Plant-herbivore interactions contribute to the high variety of many insect families, as changes in plant-host use can result in herbivorous insect speciation. The sequential link between genetic alterations and plant-host use is an important consideration. Genetic changes before a plant-host shift can be regarded as pre-adaptation for the transition, whereas genetic changes after a plant-host shift can be considered as a response to changes in plant-host utilization. The current consensus is that the host insect changes first, then the genes change, and one potential mechanism is that gut microbes play a role in the relationship between genetic changes on the insects and plant-host use. According to recent theory, animals should no longer be regarded as autonomous entities, but rather as a biomolecular network composed of the host insects plus its associated microbes, a "holobiont" in which the collective genome is referred to as the "hologenome" and the gut microbiome participates in host insect metabolism as "the third malleable genome." Microbial inheritance, or the direct transmission of bacteria from parent to offspring, is a critical component in determining the extent to which the holobiont can be viewed as a unit of selection, and it can erode the link between microbial fitness and host individual fitness. In the case of heritable microbiome, a holobiont is a complete unit of selection, and selecting heritable symbionts maximizes host insect longevity and reproduction. Thus, one can hypothesize that changes in gut microbiomes is a possible mechanism allowing shifts in host use.

Our study system consists of six closely related leaf beetle species (Galerucella spp.).
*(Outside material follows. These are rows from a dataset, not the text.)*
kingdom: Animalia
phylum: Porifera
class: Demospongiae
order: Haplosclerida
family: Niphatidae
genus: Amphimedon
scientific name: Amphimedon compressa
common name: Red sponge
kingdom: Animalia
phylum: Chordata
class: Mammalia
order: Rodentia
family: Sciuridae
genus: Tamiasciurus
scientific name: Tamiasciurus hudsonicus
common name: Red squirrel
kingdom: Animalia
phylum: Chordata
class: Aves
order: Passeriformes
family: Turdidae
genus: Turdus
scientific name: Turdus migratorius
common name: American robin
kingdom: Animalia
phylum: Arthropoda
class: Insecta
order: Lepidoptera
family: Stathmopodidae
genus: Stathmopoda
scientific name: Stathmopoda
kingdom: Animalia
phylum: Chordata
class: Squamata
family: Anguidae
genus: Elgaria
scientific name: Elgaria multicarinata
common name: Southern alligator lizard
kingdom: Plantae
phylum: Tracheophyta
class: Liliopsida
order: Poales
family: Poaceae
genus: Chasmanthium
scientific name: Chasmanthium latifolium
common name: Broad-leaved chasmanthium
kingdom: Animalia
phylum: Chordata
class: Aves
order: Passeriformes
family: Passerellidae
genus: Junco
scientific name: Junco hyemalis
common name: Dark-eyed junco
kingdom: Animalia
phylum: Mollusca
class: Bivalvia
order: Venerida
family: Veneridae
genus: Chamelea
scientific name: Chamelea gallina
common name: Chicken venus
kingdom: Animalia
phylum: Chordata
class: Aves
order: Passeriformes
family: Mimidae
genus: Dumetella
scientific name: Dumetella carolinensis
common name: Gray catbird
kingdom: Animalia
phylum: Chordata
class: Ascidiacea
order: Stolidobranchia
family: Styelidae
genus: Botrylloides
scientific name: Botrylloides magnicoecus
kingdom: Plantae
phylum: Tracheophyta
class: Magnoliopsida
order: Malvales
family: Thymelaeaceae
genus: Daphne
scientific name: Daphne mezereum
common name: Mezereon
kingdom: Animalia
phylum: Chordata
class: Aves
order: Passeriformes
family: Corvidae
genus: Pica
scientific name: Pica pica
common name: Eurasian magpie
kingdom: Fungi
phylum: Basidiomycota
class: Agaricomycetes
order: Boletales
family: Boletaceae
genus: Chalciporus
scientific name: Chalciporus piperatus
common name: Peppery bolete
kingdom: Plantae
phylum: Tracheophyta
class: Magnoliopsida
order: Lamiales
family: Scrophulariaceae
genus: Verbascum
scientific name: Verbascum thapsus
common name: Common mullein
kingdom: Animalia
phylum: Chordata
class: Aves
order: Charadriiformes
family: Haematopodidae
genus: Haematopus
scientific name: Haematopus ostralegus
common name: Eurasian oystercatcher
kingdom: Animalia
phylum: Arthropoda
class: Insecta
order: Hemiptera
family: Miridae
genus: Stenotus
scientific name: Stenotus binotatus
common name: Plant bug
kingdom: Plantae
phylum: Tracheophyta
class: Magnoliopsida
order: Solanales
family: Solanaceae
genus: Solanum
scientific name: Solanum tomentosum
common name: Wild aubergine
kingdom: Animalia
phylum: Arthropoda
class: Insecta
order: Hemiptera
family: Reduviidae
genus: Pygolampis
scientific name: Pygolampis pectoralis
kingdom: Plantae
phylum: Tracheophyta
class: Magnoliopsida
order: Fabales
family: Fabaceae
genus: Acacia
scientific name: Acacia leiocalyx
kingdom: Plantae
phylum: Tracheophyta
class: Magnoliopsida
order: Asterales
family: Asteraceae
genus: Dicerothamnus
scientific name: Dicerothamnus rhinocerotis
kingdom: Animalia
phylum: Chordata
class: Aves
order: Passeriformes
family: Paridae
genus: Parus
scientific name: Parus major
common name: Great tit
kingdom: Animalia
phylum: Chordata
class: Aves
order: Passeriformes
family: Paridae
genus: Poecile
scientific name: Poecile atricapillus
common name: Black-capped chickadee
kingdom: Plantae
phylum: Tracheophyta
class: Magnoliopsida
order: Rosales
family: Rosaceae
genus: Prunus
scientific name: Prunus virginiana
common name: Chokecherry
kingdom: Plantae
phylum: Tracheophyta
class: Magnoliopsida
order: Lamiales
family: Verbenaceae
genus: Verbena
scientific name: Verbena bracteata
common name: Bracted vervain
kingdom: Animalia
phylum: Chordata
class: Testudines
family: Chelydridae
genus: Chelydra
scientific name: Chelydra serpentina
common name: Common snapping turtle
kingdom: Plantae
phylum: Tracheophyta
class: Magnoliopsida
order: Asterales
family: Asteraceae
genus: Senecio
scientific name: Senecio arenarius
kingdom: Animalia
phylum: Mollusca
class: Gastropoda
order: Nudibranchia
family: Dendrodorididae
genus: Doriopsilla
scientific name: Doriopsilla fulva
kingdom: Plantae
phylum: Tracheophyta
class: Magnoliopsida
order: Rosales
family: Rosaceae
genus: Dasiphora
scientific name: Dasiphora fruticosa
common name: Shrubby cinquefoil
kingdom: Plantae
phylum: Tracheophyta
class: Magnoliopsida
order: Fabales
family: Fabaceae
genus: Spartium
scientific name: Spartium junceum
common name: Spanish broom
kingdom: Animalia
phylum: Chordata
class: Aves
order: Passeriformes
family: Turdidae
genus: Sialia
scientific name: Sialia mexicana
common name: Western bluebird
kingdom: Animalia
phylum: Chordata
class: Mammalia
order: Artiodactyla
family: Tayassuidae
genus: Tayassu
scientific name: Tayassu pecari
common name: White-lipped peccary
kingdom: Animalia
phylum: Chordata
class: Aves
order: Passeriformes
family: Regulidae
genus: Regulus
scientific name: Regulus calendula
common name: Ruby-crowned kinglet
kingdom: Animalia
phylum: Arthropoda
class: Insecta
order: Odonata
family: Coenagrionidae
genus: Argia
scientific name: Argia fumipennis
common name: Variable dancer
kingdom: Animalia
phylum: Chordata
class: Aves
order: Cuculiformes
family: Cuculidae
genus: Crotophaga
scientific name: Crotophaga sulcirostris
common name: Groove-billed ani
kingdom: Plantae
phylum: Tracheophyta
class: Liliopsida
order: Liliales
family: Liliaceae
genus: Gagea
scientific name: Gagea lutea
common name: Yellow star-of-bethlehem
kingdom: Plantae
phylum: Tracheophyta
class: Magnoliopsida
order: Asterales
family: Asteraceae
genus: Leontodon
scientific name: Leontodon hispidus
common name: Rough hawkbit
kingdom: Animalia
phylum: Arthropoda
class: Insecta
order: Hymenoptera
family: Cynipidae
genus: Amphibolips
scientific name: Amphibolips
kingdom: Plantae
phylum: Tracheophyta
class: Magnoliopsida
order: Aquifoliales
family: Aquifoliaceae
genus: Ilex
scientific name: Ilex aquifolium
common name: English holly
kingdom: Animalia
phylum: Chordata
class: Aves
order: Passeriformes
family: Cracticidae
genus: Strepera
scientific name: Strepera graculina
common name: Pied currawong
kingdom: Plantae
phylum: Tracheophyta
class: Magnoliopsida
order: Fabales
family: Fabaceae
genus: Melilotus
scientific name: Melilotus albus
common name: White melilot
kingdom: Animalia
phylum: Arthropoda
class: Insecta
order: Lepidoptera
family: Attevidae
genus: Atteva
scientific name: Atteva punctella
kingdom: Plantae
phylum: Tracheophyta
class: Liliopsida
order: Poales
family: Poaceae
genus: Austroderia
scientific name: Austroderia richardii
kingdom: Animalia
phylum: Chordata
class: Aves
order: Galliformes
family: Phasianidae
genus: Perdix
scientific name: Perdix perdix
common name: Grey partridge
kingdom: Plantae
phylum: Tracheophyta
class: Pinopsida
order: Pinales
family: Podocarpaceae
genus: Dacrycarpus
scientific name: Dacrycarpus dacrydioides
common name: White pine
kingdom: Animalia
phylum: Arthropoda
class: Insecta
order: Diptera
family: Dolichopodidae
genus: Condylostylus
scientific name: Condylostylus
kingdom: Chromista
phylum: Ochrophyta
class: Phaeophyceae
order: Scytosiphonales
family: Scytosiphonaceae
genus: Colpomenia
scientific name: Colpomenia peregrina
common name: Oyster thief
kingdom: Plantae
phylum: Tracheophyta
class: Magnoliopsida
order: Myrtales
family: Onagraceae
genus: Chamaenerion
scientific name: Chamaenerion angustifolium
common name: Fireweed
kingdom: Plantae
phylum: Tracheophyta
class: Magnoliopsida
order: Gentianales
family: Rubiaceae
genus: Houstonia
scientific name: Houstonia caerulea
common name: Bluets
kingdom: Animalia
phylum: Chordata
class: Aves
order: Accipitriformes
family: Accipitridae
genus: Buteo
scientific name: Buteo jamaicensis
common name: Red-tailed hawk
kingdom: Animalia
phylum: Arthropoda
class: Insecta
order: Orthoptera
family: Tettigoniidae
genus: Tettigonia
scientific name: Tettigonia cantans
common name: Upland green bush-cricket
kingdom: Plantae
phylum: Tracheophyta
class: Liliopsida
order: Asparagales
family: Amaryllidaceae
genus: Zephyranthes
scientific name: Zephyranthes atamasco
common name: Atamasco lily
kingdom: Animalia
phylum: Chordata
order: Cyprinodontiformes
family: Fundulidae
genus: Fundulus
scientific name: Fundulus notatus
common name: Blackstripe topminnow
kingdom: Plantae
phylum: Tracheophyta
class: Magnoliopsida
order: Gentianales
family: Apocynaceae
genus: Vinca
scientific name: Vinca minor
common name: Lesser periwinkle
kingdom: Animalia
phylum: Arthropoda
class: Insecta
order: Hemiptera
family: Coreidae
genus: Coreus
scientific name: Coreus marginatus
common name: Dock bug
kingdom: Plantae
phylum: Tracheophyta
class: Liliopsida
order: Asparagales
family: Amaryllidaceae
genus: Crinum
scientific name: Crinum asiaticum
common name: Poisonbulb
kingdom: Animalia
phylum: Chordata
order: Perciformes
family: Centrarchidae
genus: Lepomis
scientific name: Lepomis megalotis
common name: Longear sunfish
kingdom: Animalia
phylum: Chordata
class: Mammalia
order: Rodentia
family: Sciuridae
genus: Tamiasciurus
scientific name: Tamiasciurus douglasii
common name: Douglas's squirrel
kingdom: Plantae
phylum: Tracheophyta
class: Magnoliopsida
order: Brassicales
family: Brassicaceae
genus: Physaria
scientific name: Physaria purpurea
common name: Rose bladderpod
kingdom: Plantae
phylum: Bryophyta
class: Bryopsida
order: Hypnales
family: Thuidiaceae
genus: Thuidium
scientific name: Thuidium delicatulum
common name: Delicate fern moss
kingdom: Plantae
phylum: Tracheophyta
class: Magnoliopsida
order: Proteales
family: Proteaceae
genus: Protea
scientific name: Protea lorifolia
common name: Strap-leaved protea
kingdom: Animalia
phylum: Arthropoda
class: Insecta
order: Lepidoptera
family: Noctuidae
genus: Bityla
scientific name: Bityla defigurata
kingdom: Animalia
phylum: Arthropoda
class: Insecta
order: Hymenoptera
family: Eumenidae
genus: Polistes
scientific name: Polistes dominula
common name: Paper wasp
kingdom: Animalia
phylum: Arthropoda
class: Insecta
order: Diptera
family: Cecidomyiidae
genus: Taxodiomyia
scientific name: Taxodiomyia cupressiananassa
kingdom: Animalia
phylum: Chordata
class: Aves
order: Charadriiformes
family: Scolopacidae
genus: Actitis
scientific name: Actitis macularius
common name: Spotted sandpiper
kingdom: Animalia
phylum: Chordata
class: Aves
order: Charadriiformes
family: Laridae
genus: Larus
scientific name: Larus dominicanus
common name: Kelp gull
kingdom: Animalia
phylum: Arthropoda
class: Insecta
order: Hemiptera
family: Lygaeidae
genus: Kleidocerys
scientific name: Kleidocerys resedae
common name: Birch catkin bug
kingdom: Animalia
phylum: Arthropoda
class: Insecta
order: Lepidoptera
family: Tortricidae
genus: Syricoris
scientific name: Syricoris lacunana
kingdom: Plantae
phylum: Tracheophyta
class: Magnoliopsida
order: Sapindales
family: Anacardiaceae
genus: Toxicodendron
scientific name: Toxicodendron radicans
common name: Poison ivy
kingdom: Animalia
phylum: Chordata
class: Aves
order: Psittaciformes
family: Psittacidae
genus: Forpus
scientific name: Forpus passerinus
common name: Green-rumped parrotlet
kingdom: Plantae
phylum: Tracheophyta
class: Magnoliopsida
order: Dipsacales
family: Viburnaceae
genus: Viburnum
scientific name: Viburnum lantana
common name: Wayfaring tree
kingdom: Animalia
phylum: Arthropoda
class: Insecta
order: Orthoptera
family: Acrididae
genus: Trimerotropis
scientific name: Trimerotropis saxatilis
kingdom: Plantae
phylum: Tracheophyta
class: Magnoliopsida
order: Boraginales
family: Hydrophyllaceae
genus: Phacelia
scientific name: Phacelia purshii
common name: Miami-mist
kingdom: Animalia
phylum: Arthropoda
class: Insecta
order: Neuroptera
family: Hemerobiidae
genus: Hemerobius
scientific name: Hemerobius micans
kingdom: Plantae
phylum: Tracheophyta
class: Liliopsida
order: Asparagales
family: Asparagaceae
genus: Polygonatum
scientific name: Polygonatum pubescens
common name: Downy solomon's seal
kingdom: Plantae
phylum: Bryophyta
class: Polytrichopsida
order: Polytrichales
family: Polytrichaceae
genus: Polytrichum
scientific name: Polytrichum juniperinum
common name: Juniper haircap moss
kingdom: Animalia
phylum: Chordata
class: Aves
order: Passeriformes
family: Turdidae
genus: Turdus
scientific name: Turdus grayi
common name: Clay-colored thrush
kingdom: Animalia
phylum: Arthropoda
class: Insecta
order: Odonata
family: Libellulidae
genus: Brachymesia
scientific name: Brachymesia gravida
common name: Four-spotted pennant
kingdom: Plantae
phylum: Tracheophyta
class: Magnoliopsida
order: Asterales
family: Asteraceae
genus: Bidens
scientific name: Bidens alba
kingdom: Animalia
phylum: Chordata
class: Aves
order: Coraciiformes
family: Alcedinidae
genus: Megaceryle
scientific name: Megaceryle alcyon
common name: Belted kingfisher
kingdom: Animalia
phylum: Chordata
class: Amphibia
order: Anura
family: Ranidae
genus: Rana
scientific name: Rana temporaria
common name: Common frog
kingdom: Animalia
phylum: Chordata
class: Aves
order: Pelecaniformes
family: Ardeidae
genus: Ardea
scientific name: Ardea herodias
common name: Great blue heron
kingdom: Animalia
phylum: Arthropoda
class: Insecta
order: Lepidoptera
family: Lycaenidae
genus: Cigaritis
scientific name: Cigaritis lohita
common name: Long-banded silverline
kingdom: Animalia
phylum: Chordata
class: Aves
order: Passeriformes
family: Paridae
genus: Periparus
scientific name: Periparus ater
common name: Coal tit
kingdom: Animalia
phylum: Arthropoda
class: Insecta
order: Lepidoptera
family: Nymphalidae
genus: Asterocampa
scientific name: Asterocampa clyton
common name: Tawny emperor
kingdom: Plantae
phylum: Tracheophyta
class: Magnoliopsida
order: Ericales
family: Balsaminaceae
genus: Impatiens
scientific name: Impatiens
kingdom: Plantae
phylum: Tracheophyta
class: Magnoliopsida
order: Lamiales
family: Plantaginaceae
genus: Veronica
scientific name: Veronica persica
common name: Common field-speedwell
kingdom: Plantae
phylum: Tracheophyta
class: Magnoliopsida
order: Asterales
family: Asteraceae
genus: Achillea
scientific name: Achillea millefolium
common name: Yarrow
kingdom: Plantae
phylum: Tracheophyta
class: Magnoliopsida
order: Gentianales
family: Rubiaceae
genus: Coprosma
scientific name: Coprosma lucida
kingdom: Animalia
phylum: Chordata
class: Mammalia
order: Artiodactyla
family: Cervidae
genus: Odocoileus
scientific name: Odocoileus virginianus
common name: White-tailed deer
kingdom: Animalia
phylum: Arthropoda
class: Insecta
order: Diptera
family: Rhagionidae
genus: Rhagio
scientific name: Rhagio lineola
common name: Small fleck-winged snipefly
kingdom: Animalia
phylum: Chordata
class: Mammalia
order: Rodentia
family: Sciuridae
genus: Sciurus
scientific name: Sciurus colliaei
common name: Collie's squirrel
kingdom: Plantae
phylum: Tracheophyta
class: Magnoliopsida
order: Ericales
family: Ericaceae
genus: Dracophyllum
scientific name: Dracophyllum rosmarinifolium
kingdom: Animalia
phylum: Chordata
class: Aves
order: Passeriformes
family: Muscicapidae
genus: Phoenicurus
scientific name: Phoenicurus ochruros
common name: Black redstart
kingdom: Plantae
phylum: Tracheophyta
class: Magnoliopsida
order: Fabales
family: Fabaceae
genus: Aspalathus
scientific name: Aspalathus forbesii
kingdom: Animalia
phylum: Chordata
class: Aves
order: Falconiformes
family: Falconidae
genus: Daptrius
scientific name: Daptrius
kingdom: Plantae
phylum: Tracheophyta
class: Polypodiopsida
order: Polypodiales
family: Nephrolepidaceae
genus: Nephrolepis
Females of four of the analyzed species lay a fecal string on top of the egg, which may aid in the transfer of gut microbiome, whereas females of the other two species do not. In chapters I, II, and III of my PhD thesis, I explored the crucial functions of the fecal string, particularly for transgenerational transfer of the gut microbiome. First, the roles of ecology and host phylogeny in the composition of gut microbial communities have been distinguished. I discovered phylogenetically controlled co-occurrence patterns between each of six closely related Galerucella leaf beetle species and their species-specific gut bacteria, indicating the possibility of host-bacterium co-evolution (Chapter I). Although it is critical to understand the co-evolutionary processes that occur between hosts and their gut bacterial communities, gut microbes are not just inherited from ancestors, but can also be obtained from food or the environment or acquired through social interactions. Even in the absence of co-evolutionary processes, diverse transmission mechanisms can influence host ecological traits. In Chapter II, I discovered that fecal strings in Galerucella species aid in the vertical transfer of gut bacteria between host insect generations, influencing gut bacteria diversity and dynamics. To learn more about how gut microbiomes influence variations in host use, I utilized antibiotics and microbial transfers between beetle species, comparing the impact of microbial transfers in Galerucella beetles that fed on their own host plants vs non-host plants in Chapter III. In Chapter IV, I presented evidence that fecal strings defend against natural enemies.